Aprobación en mínimos históricos

Los sondeos más recientes ubican a Trump con niveles de respaldo cercanos a un tercio del electorado, una cifra que lo convierte en uno de los presidentes más impopulares de un segundo mandato en la historia moderna de Estados Unidos.

Entre los principales estudios se destacan:

CNN: 34% de aprobación.
AP-NORC: 33%.
Universidad Quinnipiac: 32%, el registro más bajo para Trump en esa encuesta.

Según comparaciones históricas, solo Richard Nixon, en los días previos a su renuncia por el escándalo Watergate, registraba niveles inferiores de apoyo en una etapa similar de su presidencia.

La economía y la guerra afectan su imagen

El desgaste del mandatario se explica, según las encuestas, por varios factores:

El aumento del precio de los combustibles.
La guerra en Irán, que cuenta con un amplio rechazo de la opinión pública.
La pérdida de apoyo en temas donde históricamente era fuerte, como la economía y la inmigración.

Los sondeos muestran que la desaprobación supera a la aprobación en prácticamente todas las áreas de gestión.

Trump rechaza los resultados

Fiel a su estilo, el presidente desestimó los estudios de opinión y aseguró que las encuestas son falsas.

En sus redes sociales afirmó:

"MIS VERDADERAS CIFRAS EN LAS ENCUESTAS SON LAS MÁS ALTAS QUE HAN SIDO JAMÁS".

Incluso llegó a citar sondeos elaborados por su propio equipo y aseguró, sin presentar evidencia pública, que su aprobación alcanza entre el 59% y el 65%.

Los republicanos, en alerta

Aunque Trump mantiene un fuerte respaldo dentro del movimiento MAGA, varios dirigentes republicanos observan con preocupación el escenario de cara a las elecciones legislativas.

El temor es que una baja participación del electorado conservador, combinada con una mayor movilización demócrata, termine costándole al partido el control del Congreso.

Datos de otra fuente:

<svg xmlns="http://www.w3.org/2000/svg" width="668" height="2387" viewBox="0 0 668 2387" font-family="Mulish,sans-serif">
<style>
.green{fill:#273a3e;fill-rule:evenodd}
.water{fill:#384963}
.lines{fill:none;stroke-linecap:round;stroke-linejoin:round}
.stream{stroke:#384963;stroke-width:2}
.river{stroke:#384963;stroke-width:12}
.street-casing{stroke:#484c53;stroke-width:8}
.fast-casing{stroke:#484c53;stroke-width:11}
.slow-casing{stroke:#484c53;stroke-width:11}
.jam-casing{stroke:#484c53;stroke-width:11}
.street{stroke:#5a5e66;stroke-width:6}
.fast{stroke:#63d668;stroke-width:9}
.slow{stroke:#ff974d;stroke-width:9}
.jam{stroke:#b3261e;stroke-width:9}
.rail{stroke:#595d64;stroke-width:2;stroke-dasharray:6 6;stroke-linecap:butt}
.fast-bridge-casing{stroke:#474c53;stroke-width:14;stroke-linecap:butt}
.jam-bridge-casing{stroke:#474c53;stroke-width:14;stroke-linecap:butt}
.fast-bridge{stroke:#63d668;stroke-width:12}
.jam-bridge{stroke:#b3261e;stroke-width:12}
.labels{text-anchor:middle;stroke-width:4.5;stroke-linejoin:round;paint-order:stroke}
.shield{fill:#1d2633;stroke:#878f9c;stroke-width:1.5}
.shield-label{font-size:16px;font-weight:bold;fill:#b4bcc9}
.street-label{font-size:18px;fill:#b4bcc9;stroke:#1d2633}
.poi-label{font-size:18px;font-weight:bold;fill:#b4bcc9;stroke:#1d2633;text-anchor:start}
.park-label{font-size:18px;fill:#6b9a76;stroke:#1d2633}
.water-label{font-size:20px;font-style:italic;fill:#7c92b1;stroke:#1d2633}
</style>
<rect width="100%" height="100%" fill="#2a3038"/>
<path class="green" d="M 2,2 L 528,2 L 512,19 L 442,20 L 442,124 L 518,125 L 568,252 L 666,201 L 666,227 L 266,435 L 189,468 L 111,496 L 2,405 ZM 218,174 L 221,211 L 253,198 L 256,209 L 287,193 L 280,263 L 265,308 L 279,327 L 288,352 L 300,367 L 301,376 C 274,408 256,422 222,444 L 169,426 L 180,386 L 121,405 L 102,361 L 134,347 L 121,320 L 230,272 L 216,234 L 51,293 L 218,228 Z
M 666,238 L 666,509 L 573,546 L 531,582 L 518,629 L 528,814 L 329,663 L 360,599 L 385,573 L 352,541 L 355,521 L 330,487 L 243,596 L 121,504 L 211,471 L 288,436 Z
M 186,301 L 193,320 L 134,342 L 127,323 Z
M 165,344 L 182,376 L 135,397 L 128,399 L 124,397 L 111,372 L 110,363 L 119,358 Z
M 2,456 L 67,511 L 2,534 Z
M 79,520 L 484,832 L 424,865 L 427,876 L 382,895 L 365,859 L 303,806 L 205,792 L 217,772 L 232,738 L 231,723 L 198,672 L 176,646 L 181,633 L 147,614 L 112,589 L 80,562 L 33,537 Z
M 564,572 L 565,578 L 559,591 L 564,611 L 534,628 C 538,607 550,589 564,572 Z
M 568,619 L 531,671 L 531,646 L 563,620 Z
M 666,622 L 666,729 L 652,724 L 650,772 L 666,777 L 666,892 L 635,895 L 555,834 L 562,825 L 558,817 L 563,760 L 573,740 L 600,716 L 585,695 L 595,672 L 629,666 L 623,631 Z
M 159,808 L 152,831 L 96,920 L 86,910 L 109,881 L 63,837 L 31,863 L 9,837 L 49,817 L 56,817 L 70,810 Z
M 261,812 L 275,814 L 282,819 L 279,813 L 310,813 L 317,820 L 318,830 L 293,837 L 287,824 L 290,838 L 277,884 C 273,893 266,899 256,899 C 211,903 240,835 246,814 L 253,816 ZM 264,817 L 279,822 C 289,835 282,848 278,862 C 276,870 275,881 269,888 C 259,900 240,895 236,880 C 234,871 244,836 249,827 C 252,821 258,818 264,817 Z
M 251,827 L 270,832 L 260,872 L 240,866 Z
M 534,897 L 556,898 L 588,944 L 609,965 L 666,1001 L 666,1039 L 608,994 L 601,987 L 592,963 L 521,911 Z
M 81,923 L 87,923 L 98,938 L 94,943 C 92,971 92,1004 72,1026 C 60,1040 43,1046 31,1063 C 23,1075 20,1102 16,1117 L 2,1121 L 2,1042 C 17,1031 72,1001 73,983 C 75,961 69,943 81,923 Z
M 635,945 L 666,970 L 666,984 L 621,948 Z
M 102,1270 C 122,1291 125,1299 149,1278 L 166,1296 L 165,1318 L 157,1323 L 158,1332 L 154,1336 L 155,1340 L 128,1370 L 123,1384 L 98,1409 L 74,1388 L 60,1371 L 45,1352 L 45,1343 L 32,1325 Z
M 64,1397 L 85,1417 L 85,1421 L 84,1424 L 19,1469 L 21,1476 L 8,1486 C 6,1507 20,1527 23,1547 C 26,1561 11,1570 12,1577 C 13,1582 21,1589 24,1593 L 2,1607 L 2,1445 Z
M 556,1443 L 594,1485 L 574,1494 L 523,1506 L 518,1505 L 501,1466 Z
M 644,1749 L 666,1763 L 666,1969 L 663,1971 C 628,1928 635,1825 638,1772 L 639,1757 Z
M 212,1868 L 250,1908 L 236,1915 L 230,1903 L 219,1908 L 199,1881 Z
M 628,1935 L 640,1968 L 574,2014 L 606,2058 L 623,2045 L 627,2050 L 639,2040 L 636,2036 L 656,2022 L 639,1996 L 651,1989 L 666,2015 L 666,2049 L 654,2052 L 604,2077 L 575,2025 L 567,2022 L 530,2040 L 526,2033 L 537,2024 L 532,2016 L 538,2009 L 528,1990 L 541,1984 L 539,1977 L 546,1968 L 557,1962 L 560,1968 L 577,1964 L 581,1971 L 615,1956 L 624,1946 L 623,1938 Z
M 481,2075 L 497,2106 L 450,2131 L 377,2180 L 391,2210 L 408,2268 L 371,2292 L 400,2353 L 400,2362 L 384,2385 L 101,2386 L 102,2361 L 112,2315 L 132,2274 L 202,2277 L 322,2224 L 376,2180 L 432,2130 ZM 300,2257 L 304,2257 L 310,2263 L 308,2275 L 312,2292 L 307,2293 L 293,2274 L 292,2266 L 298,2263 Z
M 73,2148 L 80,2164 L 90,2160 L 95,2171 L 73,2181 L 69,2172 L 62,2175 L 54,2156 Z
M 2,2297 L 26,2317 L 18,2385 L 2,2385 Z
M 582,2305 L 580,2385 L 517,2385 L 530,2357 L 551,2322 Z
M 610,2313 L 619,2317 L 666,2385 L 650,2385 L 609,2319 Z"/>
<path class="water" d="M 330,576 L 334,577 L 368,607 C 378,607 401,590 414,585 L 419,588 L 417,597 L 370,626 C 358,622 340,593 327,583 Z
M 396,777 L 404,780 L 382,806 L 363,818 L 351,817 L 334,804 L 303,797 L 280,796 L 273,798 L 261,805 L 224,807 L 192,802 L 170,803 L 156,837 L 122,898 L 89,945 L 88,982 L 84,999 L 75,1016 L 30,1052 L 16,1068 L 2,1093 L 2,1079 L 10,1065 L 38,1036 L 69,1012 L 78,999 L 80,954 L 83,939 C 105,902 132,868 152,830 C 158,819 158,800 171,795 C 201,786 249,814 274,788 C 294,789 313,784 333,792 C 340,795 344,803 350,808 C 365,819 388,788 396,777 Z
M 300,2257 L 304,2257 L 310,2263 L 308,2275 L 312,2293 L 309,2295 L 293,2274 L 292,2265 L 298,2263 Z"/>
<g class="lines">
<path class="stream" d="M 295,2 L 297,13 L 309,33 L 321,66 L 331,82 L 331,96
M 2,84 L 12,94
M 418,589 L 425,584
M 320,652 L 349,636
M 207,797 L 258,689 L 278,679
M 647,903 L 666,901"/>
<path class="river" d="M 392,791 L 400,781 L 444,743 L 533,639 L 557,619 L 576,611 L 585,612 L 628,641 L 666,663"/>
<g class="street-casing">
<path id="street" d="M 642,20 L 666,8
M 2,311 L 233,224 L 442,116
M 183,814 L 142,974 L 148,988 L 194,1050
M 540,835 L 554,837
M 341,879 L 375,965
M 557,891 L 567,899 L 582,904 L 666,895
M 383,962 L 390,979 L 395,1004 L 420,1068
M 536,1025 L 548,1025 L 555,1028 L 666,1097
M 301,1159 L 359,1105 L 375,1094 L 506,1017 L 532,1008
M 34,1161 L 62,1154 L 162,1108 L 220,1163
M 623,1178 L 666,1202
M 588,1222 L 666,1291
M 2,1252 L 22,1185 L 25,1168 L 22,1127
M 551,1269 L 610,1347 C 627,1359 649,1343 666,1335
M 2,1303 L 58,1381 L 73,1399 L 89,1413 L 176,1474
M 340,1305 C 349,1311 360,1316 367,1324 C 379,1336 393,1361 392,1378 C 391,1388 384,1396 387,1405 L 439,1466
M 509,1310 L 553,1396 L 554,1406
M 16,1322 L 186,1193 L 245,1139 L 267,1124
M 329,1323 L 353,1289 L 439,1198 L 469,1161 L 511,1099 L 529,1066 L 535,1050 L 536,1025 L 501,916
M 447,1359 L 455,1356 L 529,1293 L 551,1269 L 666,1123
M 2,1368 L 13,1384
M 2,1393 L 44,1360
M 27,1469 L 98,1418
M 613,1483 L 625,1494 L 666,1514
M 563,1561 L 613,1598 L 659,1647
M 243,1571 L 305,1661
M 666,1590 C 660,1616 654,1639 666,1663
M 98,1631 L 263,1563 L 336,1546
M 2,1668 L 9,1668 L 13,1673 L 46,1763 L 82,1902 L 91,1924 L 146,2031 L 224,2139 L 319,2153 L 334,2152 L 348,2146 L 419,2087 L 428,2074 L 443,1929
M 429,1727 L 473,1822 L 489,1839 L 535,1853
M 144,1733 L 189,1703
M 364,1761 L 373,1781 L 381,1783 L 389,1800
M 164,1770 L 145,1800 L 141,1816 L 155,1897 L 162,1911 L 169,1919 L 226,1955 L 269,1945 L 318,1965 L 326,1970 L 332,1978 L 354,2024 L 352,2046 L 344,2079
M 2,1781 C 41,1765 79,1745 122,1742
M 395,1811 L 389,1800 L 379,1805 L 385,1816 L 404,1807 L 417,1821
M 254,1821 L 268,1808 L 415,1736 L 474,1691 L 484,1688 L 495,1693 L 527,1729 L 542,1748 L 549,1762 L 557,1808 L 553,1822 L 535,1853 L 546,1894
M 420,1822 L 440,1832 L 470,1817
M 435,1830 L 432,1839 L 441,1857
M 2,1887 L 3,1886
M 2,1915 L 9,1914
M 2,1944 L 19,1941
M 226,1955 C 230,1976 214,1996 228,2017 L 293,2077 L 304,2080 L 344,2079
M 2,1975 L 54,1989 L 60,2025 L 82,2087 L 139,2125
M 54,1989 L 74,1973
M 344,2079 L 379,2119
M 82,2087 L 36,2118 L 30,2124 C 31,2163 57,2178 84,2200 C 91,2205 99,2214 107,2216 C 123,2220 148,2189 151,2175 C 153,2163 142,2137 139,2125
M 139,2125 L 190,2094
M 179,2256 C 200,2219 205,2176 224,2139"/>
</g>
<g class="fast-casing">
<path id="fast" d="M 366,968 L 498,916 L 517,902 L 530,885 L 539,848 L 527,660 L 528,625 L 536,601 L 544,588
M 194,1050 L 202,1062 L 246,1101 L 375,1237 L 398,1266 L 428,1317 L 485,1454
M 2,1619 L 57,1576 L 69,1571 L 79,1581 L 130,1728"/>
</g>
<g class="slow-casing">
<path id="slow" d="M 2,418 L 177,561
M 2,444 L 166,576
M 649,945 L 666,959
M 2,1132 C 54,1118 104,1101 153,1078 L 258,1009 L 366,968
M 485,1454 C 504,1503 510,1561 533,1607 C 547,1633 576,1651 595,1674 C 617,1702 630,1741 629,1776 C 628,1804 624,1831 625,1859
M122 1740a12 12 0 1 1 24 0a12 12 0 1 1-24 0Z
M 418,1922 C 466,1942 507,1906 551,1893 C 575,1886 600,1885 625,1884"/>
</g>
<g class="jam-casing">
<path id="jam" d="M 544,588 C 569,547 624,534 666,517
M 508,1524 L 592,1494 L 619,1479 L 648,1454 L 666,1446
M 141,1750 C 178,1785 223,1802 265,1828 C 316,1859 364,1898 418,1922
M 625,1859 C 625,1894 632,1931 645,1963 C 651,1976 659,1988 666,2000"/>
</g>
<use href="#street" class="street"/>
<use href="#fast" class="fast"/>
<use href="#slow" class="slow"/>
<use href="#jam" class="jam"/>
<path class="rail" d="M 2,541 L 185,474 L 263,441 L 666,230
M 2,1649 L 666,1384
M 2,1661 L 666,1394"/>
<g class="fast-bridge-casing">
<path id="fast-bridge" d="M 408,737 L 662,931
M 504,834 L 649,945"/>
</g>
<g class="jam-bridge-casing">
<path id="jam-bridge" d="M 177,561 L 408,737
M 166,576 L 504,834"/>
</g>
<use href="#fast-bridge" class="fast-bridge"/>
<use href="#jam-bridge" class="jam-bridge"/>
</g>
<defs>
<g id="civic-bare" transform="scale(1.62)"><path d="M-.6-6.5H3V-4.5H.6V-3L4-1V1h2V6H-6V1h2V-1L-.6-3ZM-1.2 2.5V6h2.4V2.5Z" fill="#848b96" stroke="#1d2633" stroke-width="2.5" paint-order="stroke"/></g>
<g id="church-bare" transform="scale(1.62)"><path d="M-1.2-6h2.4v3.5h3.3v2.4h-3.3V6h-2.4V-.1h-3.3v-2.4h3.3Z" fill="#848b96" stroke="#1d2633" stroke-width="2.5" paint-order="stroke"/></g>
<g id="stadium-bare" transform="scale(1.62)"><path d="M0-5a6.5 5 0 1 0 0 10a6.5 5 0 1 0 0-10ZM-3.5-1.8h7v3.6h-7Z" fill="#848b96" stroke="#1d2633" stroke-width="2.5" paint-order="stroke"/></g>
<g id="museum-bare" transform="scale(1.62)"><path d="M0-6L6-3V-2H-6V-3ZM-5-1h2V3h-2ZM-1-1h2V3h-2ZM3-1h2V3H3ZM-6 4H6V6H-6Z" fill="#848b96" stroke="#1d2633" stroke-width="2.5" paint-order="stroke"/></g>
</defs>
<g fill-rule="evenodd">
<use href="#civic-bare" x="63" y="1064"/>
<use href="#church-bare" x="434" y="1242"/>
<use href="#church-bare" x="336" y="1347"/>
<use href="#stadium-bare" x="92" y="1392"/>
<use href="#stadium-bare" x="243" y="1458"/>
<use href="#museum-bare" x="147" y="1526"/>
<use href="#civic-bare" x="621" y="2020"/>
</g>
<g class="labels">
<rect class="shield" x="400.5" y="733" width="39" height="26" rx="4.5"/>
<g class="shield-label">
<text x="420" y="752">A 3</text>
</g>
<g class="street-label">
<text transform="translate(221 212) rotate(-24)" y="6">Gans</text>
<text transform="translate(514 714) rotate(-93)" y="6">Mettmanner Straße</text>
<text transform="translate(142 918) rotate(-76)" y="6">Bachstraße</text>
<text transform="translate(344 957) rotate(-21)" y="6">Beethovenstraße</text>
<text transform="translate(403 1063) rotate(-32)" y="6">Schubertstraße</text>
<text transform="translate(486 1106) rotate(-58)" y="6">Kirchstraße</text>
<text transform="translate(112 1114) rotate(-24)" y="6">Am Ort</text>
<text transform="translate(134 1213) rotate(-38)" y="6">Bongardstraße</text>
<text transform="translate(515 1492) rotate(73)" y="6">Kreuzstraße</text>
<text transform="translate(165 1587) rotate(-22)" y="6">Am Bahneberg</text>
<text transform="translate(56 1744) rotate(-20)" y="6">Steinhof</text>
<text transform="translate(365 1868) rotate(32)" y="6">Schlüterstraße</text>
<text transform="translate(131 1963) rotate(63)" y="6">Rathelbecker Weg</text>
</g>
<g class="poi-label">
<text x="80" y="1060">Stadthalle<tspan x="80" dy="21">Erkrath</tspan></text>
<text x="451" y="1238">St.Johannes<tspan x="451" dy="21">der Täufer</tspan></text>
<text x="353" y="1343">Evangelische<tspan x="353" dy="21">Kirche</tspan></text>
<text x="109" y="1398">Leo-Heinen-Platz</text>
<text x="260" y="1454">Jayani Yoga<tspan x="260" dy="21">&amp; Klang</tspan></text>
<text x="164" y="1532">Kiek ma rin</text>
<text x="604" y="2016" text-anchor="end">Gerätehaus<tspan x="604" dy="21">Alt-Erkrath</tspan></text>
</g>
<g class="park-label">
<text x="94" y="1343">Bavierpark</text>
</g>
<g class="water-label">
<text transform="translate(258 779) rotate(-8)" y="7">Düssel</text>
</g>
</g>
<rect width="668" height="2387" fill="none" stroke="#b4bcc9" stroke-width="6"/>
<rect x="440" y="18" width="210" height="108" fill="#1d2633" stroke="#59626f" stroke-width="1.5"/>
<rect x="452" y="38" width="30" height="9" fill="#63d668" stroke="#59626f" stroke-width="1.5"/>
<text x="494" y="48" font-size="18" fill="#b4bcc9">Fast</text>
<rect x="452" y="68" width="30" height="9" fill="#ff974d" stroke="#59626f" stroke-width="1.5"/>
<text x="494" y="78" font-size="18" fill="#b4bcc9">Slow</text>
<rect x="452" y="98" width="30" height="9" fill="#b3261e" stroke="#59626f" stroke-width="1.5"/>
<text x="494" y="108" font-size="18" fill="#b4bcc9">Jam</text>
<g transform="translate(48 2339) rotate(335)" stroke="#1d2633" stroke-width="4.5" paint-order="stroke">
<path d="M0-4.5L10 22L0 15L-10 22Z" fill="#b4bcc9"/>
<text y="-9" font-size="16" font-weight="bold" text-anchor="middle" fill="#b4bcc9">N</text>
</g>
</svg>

¿Puede cambiar el panorama?

Especialistas coinciden en que el contexto político estadounidense es muy diferente al de décadas anteriores.

La fuerte polarización y el diseño de muchos distritos electorales hacen que existan menos competencias realmente disputadas, lo que podría limitar el impacto de una eventual "ola azul" demócrata.

Aun así, algunos analistas advierten que un nivel de aprobación cercano al 30% ya no implica únicamente perder a los votantes independientes, sino también a parte de la propia coalición oficialista.

Un presidente que no suele cambiar de rumbo

Pese a las malas cifras, pocos esperan un giro en la estrategia presidencial.

Trump ha demostrado durante años que prefiere sostener su discurso y su agenda antes que moderar posiciones para recuperar apoyo. Su influencia dentro del Partido Republicano y el respaldo de su base política continúan siendo sus principales fortalezas.

Mientras las encuestas reflejan un escenario complejo, el mandatario apuesta a mantener el control de su espacio y llegar fortalecido a las próximas elecciones, convencido de que los sondeos no reflejan el verdadero estado de la opinión pública.